- Born: 11 September 1977 (age 48) Malawi^{[where?]}
- Occupation: Activist
- Political party: Social Democrats (2019)

= Ellie Kisyombe =

Malawian chef and human rights activist based in Ireland

Ellida "Ellie" Tayanjana Kisyombe (born 11 September 1977) is a Malawian activist and asylum seeker living in Ireland. She is the co-founder of Our Table, a non-profit social enterprise that operates projects such as pop-up restaurants.

==Background==
Ellie Kisyombe was born in Malawi and grew up in Lilongwe. Both of her parents were public servants, her mother in the Malawian treasury and her father was the head of Malawi's agricultural development body. Her father was a polygamist. She was involved in anti-corruption campaigns in Malawi, and her family are members of the opposition political party. Kisyombe believes that her father died by poisoning due to his political activities. After a series of crackdowns, she was advised to leave the country.

She travelled to Ireland on a student visa in 2010. She then travelled to the United Kingdom to apply for asylum there. After being arrested there, she claimed asylum in Ireland. She was placed in direct provision and was housed in the centre in Ballyhaunis, County Mayo. She was later diagnosed with depression. She has twin children, a son and a daughter, who joined her in Ireland. In July 2019, she was granted leave to remain in Ireland and subsequently took a trip back home to Malawi.

==Education==
Kisyombe has given various accounts of her education. She claimed, in a 2019 interview with the Irish Times, that after her twins were born in Malawi (which was 2000 or early 2001), she was "dispatched to Johannesburg to finish her schooling". However, in interviews for the book 'Refugee Entrepreneurship: A Case-based Topography', which was published four months before the Irish Times article, she claimed to have been "sent to study at Bristol University in the UK, but did not graduate, having interrupted her studies following the death of her father in the early 2000s, and returned to Malawi.". Separately, The Sunday Times reported that, according to her official record with Irish authorities, she attended Bristol University between 2007 and 2010. In fact, both of these accounts transpired to be untrue. Bristol University stated, in response to a Freedom of Information request, that they have no record of her attendance at the university at any time.
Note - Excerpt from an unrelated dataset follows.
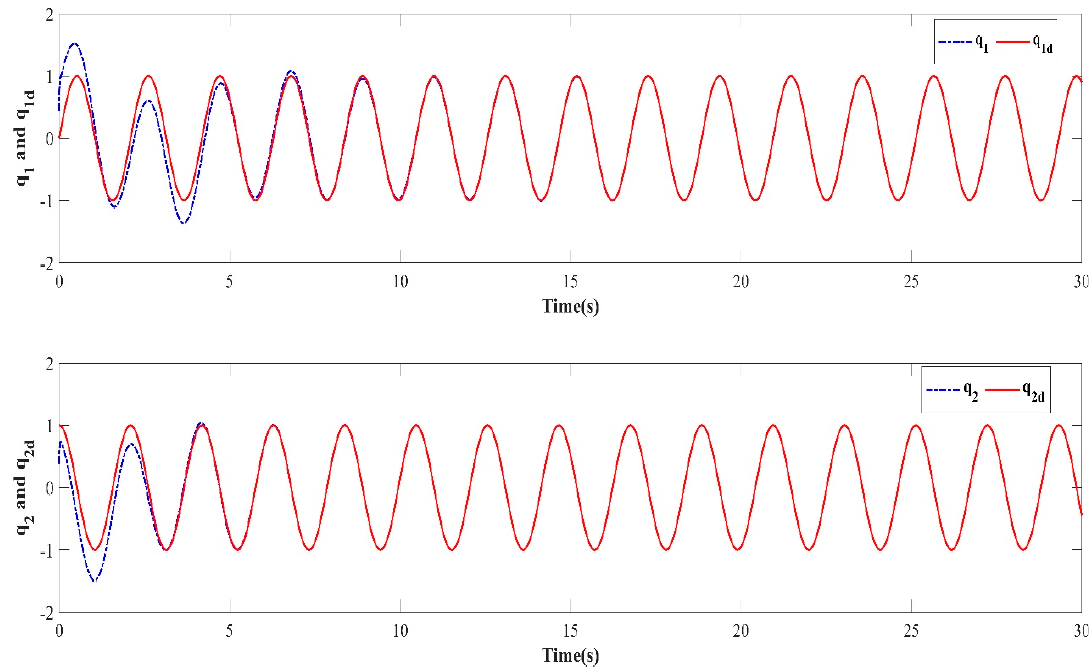
Figure 7. Learning trajectory in the tenth iteration.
Kisyombe's LinkedIn page states that she holds a "Bachelor of Applied Science (B.A.Sc.) - Community Development 2016-2020" but without specifying any institution.

==Career==
===Activism===
Kisyombe began her activism by volunteering with the Irish Refugee Council where she met café owner and Irish Examiner food columnist Michelle Darmody with whom she founded Our Table, initially catering events at venues such as the Irish Museum of Modern Art. They held a pop-up café in the Project Arts Centre in 2016, first as a two-day event which was extended to three-months. The project highlights the lack of facilities for food preparation in direct provision centres and advocates for the ending of the direct provision system. After this, Kisyombe was invited by Darina Allen to undertake a three-month internship at Ballymaloe Cookery School. She is now the volunteer director of the company. Our Table have supplied a line of hot sauces, sold by The Good Food Store, and Kisyombe runs a food stall in Dublin since January 2018 with hopes of opening a kitchen that would serve as a training space.
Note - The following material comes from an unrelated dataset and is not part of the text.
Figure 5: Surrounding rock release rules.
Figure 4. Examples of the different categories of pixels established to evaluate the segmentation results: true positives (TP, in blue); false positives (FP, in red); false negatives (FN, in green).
Alongside Sinéad Burke, Eileen Flynn, and Mari Kennedy, Kisyombe was on a panel hosted by Miriam O'Callaghan at Electric Picnic in 2017 for The Women's Podcast. She is also active in the Movement of Asylum Seekers in Ireland, and has spoken out about her experiences of racism in Ireland. She appeared in Hozier's Nina Cried Power video with other activists.

===Social Democrat candidacy===
In 2019, Kisyombe ran as a candidate in the 2019 Irish local elections with the Social Democrats in the Dublin City local electoral area of North Inner City. She was the first person living in direct provision to run in local elections. She came under scrutiny when The Sunday Times wrote about the discrepancies between her version of her asylum applications and the official records. In particular, this centred around how Kisyombe omitted her asylum application in the United Kingdom in 2014 and other discrepancies in the time line of her asylum applications. This led to the resignation of a number of party members. The party conducted an independent review, and she was allowed to continue her election campaign. Kisyombe claimed that the incident had hurt her campaign.

==Assault charge==
On 23 March 2022, Kisyombe was charged with the February 21, 2019 assault of a female worker at a reception centre in north Dublin where she lived for a period while she was an asylum seeker. The case was adjourned until 7 September 2022, for a hearing in Blanchardstown, Dublin. In March 2023 it was announced that Kisyombe would be accepting an adult caution in relation to the case, though she later reversed the decision to accept an adult caution and pleaded 'not guilty'. The case was ultimately struck out.